Integration test should:

• Spawn entities with ALL required components (like real usage)
• Exercise multiple systems together (full pipeline)
• Verify user-visible outcome, not internal state
• Use realistic component combinations

Common Mistakes

Mistake 1: Skipping Integration Test

Problem: Discover breakage during manual testing (too late) Solution: Write integration test FIRST, watch it pass LAST

Mistake 2: Big-Bang Migration

Problem: Migrate all files at once, giant debug session when it fails Solution: File-by-file with cargo check after each

Mistake 3: Deleting Old Type Too Early

Problem: Can't compile during migration, hard to debug Solution: Keep both until migration complete

Mistake 4: Batching Commits

Problem: Hard to identify which change broke tests Solution: Atomic commits per file

Mistake 5: Testing Only Units

Problem: Units pass, integration broken (components incompatible) Solution: Integration test MUST exercise full user flow

Example Workflow

# Phase 1: Preparation
mkdir -p docs/work/2025-10-23-type-safe-movement-state
grep -r "MovementState" src/ > docs/work/2025-10-23-type-safe-movement-state/references.txt
# Write integration test: tests/movement_integration.rs
# Run project test command to establish baseline

# Phase 2: Implementation
# Create src/components/movement/states.rs with new MovementState
# Keep old src/space/components.rs::MovementState

# Phase 3: Migration (file-by-file)
# File 1: src/space/systems/setup.rs
nvim src/space/systems/setup.rs  # Update import, spawning
cargo check  # Verify
git add src/space/systems/setup.rs
git commit -m "refactor: migrate setup.rs to new MovementState"

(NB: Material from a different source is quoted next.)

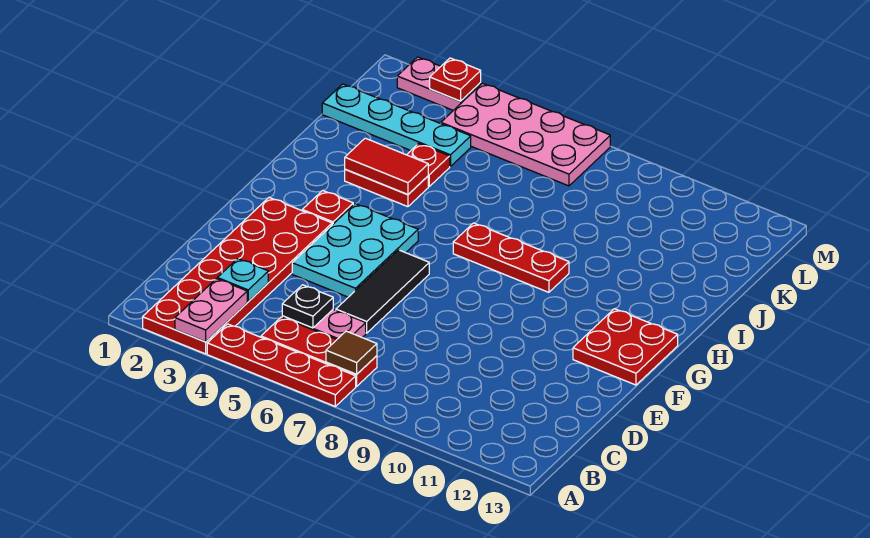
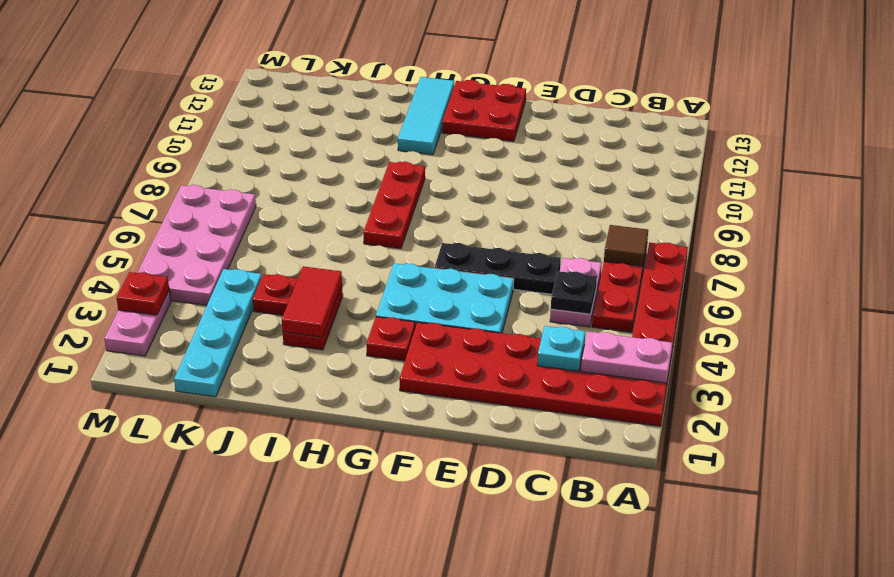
black 1x3 tile [336,250,429,333] -> black 1x3 plate [434,243,561,294]
none -> cyan 1x3 tile [398,77,454,155]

# File 2: src/space/systems/planning.rs
nvim src/space/systems/planning.rs  # Update import, queries
cargo check  # Verify
git add src/space/systems/planning.rs
git commit -m "refactor: migrate planning.rs to new MovementState"

# ... repeat for each file ...

# Phase 4: Cleanup
# Delete old MovementState from src/space/components.rs
git add src/space/components.rs
git commit -m "refactor: remove old MovementState definition"

# Phase 5: Verification
cargo check --all-targets
# Run project test command - integration test MUST pass
# Run project check command
# Manual testing

# Phase 6: Documentation
# Write docs/work/2025-10-23-type-safe-movement-state/summary.md

Related Practices

Before using this skill:

• Read: ${CLAUDE_PLUGIN_ROOT}/principles/development.md - Code structure principles
• Read: ${CLAUDE_PLUGIN_ROOT}/principles/testing.md - Testing principles

After migration:

• Use: ${CLAUDE_PLUGIN_ROOT}skills/requesting-code-review/SKILL.md - Request code review

Testing This Skill

See test-scenarios.md for pressure tests validating this workflow prevents integration breakage.